William Rexer ASC sums up the modern fascination with lenses succinctly. “With digital, you have this very flat image and everyone’s looking for a way to make it look more quote-unquote cinematic, so they’re throwing in whatever lens they can to get away from that flat thing. But a film emulsion has three layers – you’re automatically getting an interesting depth.”
Rexer’s recent work includes a production with a workflow which might have been designed to test optics and film stocks. “On The Testament of Ann Lee we shot three-perf 35mm knowing we were going to be blowing up to 70mm. The team were people who’d always use Cooke S4. They loved the look and that was their desire. I had certainly shot on S4s and knew their strengths and weaknesses.”
“We looked at 13 sets of lenses,” Rexer recalls, “shot, on film, eight sets of lenses – testing how they handle flares, what they look like in terms of contrast, at various focal length at different exposures to see what the portraiture would look like. I did it as a blind study, and completely to our surprise the Sigma cine lenses won.”

This kind of surprise emerges from long experience of more modest blow-ups. “When I shot Super 16mm films at the beginning of my career,” Rexer recalls, “I always did 100 ISO film. We shot with Super Speeds or Standard Speeds, going for that contrast and sharpness because we knew we were going to lose some of that sharpness in the blow-up. [But] when we looked at the 50 ISO daylight stock for our tests we said ‘no, it’s too clean, why are we doing this? It almost looks digital!’ There was resistance immediately and I understood it. We’re in a different space now than we were 20 or 30 years ago.”
Supporting celluloid
More recent entrants are often just as keen to experience all those tools, and cinematographer Nelisa Alcalde chose carefully: “I studied filmmaking at Edinburgh College of Art.

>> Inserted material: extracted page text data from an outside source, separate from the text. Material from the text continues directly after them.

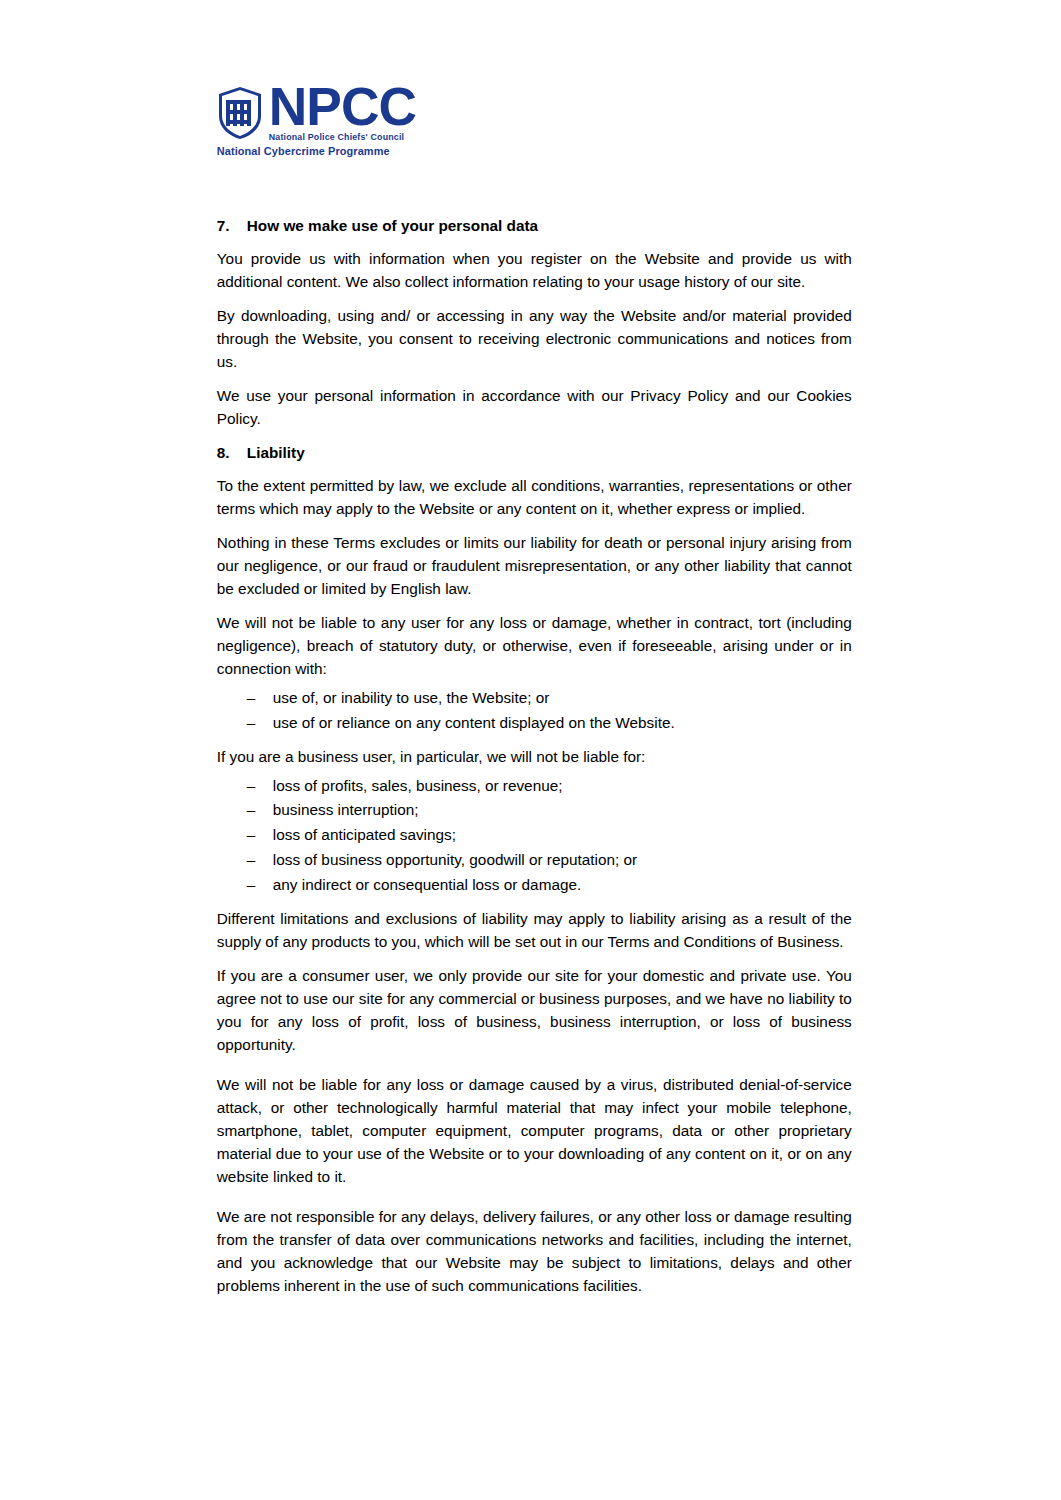NPCC
National Police Chiefs' Council
National Cybercrime Programme
7. How we make use of your personal data
You provide us with information when you register on the Website and provide us with additional content. We also collect information relating to your usage history of our site.
By downloading, using and/ or accessing in any way the Website and/or material provided through the Website, you consent to receiving electronic communications and notices from us.
We use your personal information in accordance with our Privacy Policy and our Cookies Policy.
8. Liability
To the extent permitted by law, we exclude all conditions, warranties, representations or other terms which may apply to the Website or any content on it, whether express or implied.
Nothing in these Terms excludes or limits our liability for death or personal injury arising from our negligence, or our fraud or fraudulent misrepresentation, or any other liability that cannot be excluded or limited by English law.
We will not be liable to any user for any loss or damage, whether in contract, tort (including negligence), breach of statutory duty, or otherwise, even if foreseeable, arising under or in connection with:
use of, or inability to use, the Website; or
use of or reliance on any content displayed on the Website.
If you are a business user, in particular, we will not be liable for:
loss of profits, sales, business, or revenue;
business interruption;
loss of anticipated savings;
loss of business opportunity, goodwill or reputation; or
any indirect or consequential loss or damage.
Different limitations and exclusions of liability may apply to liability arising as a result of the supply of any products to you, which will be set out in our Terms and Conditions of Business.
If you are a consumer user, we only provide our site for your domestic and private use. You agree not to use our site for any commercial or business purposes, and we have no liability to you for any loss of profit, loss of business, business interruption, or loss of business opportunity.
We will not be liable for any loss or damage caused by a virus, distributed denial-of-service attack, or other technologically harmful material that may infect your mobile telephone, smartphone, tablet, computer equipment, computer programs, data or other proprietary material due to your use of the Website or to your downloading of any content on it, or on any website linked to it.
We are not responsible for any delays, delivery failures, or any other loss or damage resulting from the transfer of data over communications networks and facilities, including the internet, and you acknowledge that our Website may be subject to limitations, delays and other problems inherent in the use of such communications facilities.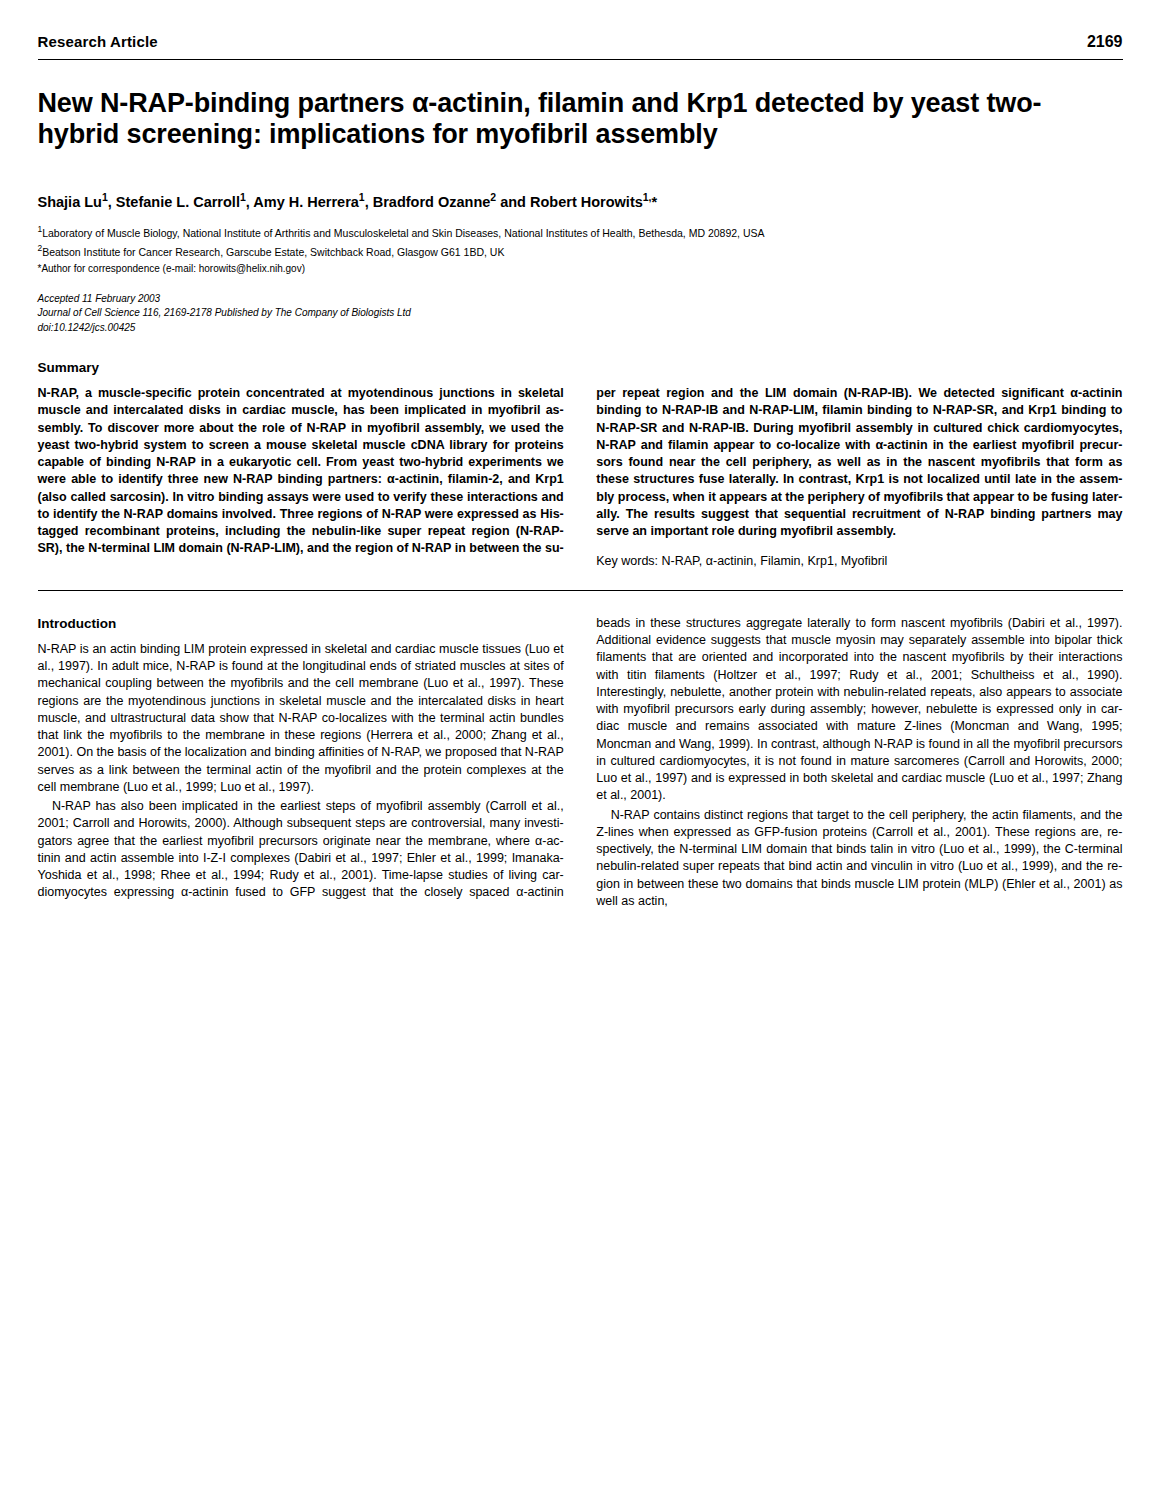Research Article 2169
New N-RAP-binding partners α-actinin, filamin and Krp1 detected by yeast two-hybrid screening: implications for myofibril assembly
Shajia Lu1, Stefanie L. Carroll1, Amy H. Herrera1, Bradford Ozanne2 and Robert Horowits1,*
1Laboratory of Muscle Biology, National Institute of Arthritis and Musculoskeletal and Skin Diseases, National Institutes of Health, Bethesda, MD 20892, USA
2Beatson Institute for Cancer Research, Garscube Estate, Switchback Road, Glasgow G61 1BD, UK
*Author for correspondence (e-mail: horowits@helix.nih.gov)
Accepted 11 February 2003
Journal of Cell Science 116, 2169-2178 Published by The Company of Biologists Ltd
doi:10.1242/jcs.00425
Summary
N-RAP, a muscle-specific protein concentrated at myotendinous junctions in skeletal muscle and intercalated disks in cardiac muscle, has been implicated in myofibril assembly. To discover more about the role of N-RAP in myofibril assembly, we used the yeast two-hybrid system to screen a mouse skeletal muscle cDNA library for proteins capable of binding N-RAP in a eukaryotic cell. From yeast two-hybrid experiments we were able to identify three new N-RAP binding partners: α-actinin, filamin-2, and Krp1 (also called sarcosin). In vitro binding assays were used to verify these interactions and to identify the N-RAP domains involved. Three regions of N-RAP were expressed as His-tagged recombinant proteins, including the nebulin-like super repeat region (N-RAP-SR), the N-terminal LIM domain (N-RAP-LIM), and the region of N-RAP in between the super repeat region and the LIM domain (N-RAP-IB). We detected significant α-actinin binding to N-RAP-IB and N-RAP-LIM, filamin binding to N-RAP-SR, and Krp1 binding to N-RAP-SR and N-RAP-IB. During myofibril assembly in cultured chick cardiomyocytes, N-RAP and filamin appear to co-localize with α-actinin in the earliest myofibril precursors found near the cell periphery, as well as in the nascent myofibrils that form as these structures fuse laterally. In contrast, Krp1 is not localized until late in the assembly process, when it appears at the periphery of myofibrils that appear to be fusing laterally. The results suggest that sequential recruitment of N-RAP binding partners may serve an important role during myofibril assembly.
Key words: N-RAP, α-actinin, Filamin, Krp1, Myofibril
Introduction
N-RAP is an actin binding LIM protein expressed in skeletal and cardiac muscle tissues (Luo et al., 1997). In adult mice, N-RAP is found at the longitudinal ends of striated muscles at sites of mechanical coupling between the myofibrils and the cell membrane (Luo et al., 1997). These regions are the myotendinous junctions in skeletal muscle and the intercalated disks in heart muscle, and ultrastructural data show that N-RAP co-localizes with the terminal actin bundles that link the myofibrils to the membrane in these regions (Herrera et al., 2000; Zhang et al., 2001). On the basis of the localization and binding affinities of N-RAP, we proposed that N-RAP serves as a link between the terminal actin of the myofibril and the protein complexes at the cell membrane (Luo et al., 1999; Luo et al., 1997).
N-RAP has also been implicated in the earliest steps of myofibril assembly (Carroll et al., 2001; Carroll and Horowits, 2000). Although subsequent steps are controversial, many investigators agree that the earliest myofibril precursors originate near the membrane, where α-actinin and actin assemble into I-Z-I complexes (Dabiri et al., 1997; Ehler et al., 1999; Imanaka-Yoshida et al., 1998; Rhee et al., 1994; Rudy et al., 2001). Time-lapse studies of living cardiomyocytes expressing α-actinin fused to GFP suggest that the closely spaced α-actinin beads in these structures aggregate laterally to form nascent myofibrils (Dabiri et al., 1997). Additional evidence suggests that muscle myosin may separately assemble into bipolar thick filaments that are oriented and incorporated into the nascent myofibrils by their interactions with titin filaments (Holtzer et al., 1997; Rudy et al., 2001; Schultheiss et al., 1990). Interestingly, nebulette, another protein with nebulin-related repeats, also appears to associate with myofibril precursors early during assembly; however, nebulette is expressed only in cardiac muscle and remains associated with mature Z-lines (Moncman and Wang, 1995; Moncman and Wang, 1999). In contrast, although N-RAP is found in all the myofibril precursors in cultured cardiomyocytes, it is not found in mature sarcomeres (Carroll and Horowits, 2000; Luo et al., 1997) and is expressed in both skeletal and cardiac muscle (Luo et al., 1997; Zhang et al., 2001).
N-RAP contains distinct regions that target to the cell periphery, the actin filaments, and the Z-lines when expressed as GFP-fusion proteins (Carroll et al., 2001). These regions are, respectively, the N-terminal LIM domain that binds talin in vitro (Luo et al., 1999), the C-terminal nebulin-related super repeats that bind actin and vinculin in vitro (Luo et al., 1999), and the region in between these two domains that binds muscle LIM protein (MLP) (Ehler et al., 2001) as well as actin,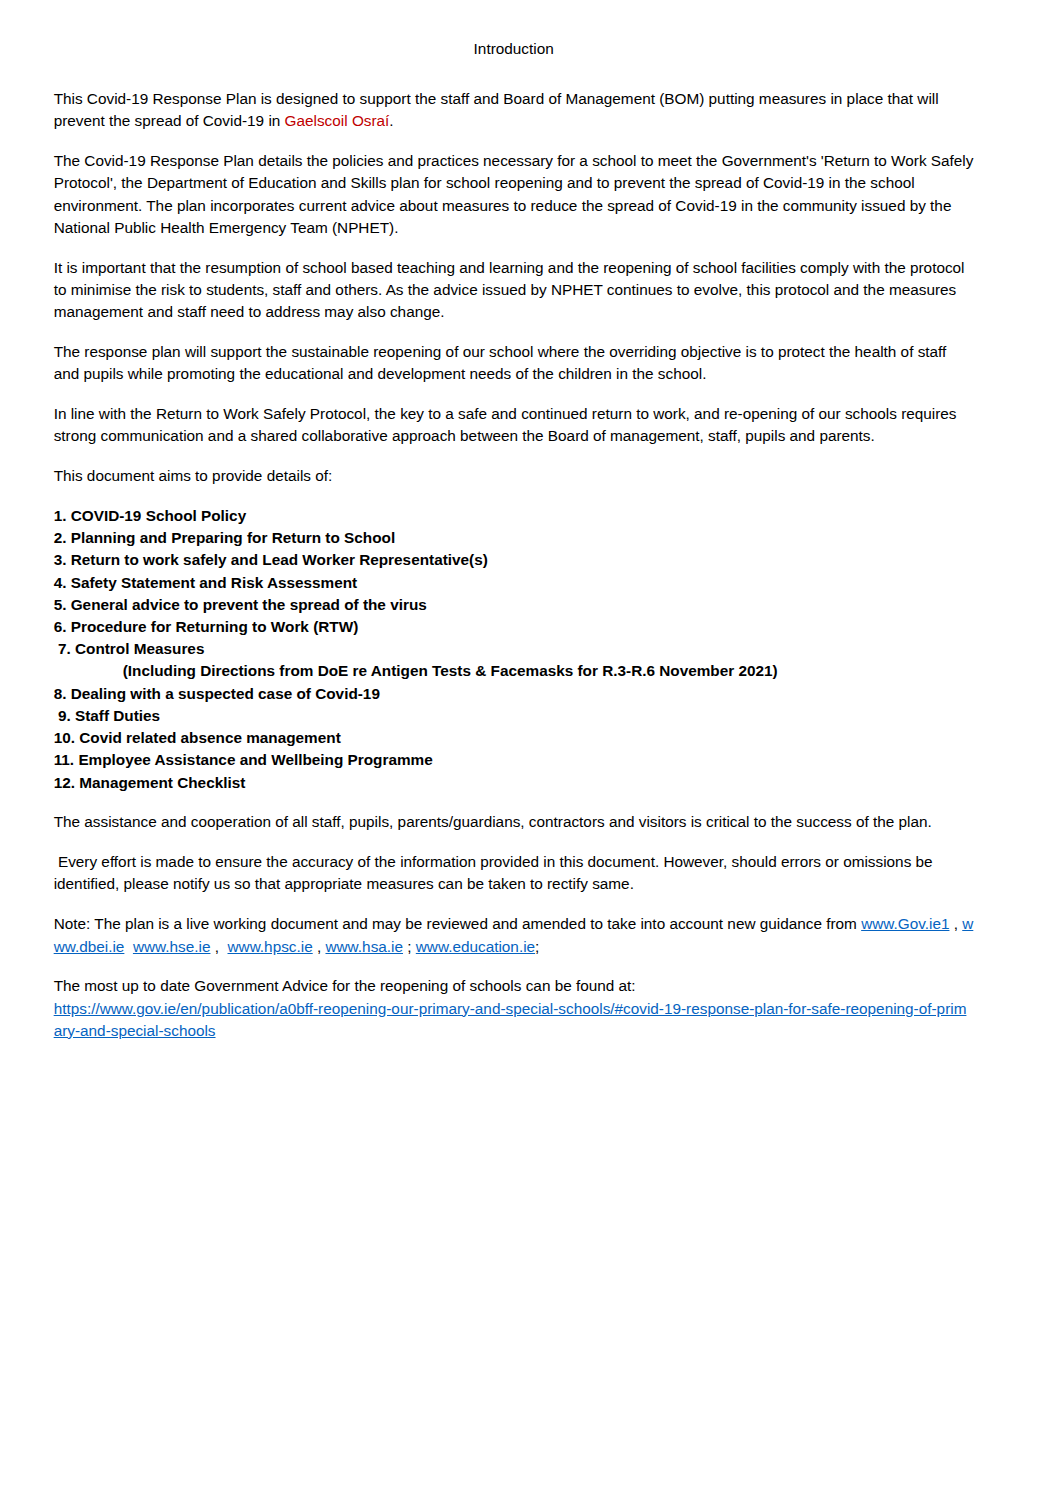Introduction
This Covid-19 Response Plan is designed to support the staff and Board of Management (BOM) putting measures in place that will prevent the spread of Covid-19 in Gaelscoil Osraí.
The Covid-19 Response Plan details the policies and practices necessary for a school to meet the Government's 'Return to Work Safely Protocol', the Department of Education and Skills plan for school reopening and to prevent the spread of Covid-19 in the school environment. The plan incorporates current advice about measures to reduce the spread of Covid-19 in the community issued by the National Public Health Emergency Team (NPHET).
It is important that the resumption of school based teaching and learning and the reopening of school facilities comply with the protocol to minimise the risk to students, staff and others. As the advice issued by NPHET continues to evolve, this protocol and the measures management and staff need to address may also change.
The response plan will support the sustainable reopening of our school where the overriding objective is to protect the health of staff and pupils while promoting the educational and development needs of the children in the school.
In line with the Return to Work Safely Protocol, the key to a safe and continued return to work, and re-opening of our schools requires strong communication and a shared collaborative approach between the Board of management, staff, pupils and parents.
This document aims to provide details of:
1. COVID-19 School Policy
2. Planning and Preparing for Return to School
3. Return to work safely and Lead Worker Representative(s)
4. Safety Statement and Risk Assessment
5. General advice to prevent the spread of the virus
6. Procedure for Returning to Work (RTW)
7. Control Measures (Including Directions from DoE re Antigen Tests & Facemasks for R.3-R.6 November 2021)
8. Dealing with a suspected case of Covid-19
9. Staff Duties
10. Covid related absence management
11. Employee Assistance and Wellbeing Programme
12. Management Checklist
The assistance and cooperation of all staff, pupils, parents/guardians, contractors and visitors is critical to the success of the plan.
Every effort is made to ensure the accuracy of the information provided in this document. However, should errors or omissions be identified, please notify us so that appropriate measures can be taken to rectify same.
Note: The plan is a live working document and may be reviewed and amended to take into account new guidance from www.Gov.ie1 , www.dbei.ie www.hse.ie , www.hpsc.ie , www.hsa.ie ; www.education.ie;
The most up to date Government Advice for the reopening of schools can be found at:
https://www.gov.ie/en/publication/a0bff-reopening-our-primary-and-special-schools/#covid-19-response-plan-for-safe-reopening-of-primary-and-special-schools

I was working as an assistant in small-budget projects and decided to do my master’s in Prague because I knew we would be filming on 35mm – all our exercises were on film.”
At the same time, the privations of student film impose a more straightforward approach to choosing glass. “Because my projects on film were student budget, I couldn’t test the lenses the same way I test with digital,” Alcalde points out. “I was very lucky – one of my short films we shot on the Panavision Primo. My other one was Master Primes and I have to say, I like the Primo. The skintone of those are just… I don’t think I have shot anything else like that.”

Alcalde’s thoughts turn to the rendering of people, and the interaction between lenses and the technology behind them. “When you shoot on film and you see skin tones – I don’t want to say organic, but it reproduces differently. On digital I shot on [Alexa] with [Primos] but it’s just different.”
It is still perhaps instinctive to choose sharper lenses to complement the organic rendering of film, although Alcalde is cautious about that sort of received technique. “That’s not my habit in general – to think ‘okay, because it’s digital I’ll shoot like this’. Everyone is using old lenses just to be soft, but there are some films that don’t ask for softness. I’m more interested in sharpness, I’m sometimes very contrasty.”
One unifying thread at every level is a general willingness from the industry to support people shooting film. “If I’m honest,” Alcalde concludes, “because of the budget I was filming with what I have. I was lucky enough that I could shoot with the Millennium and the Primos – Panavision Prague was very good to me. It was fun.”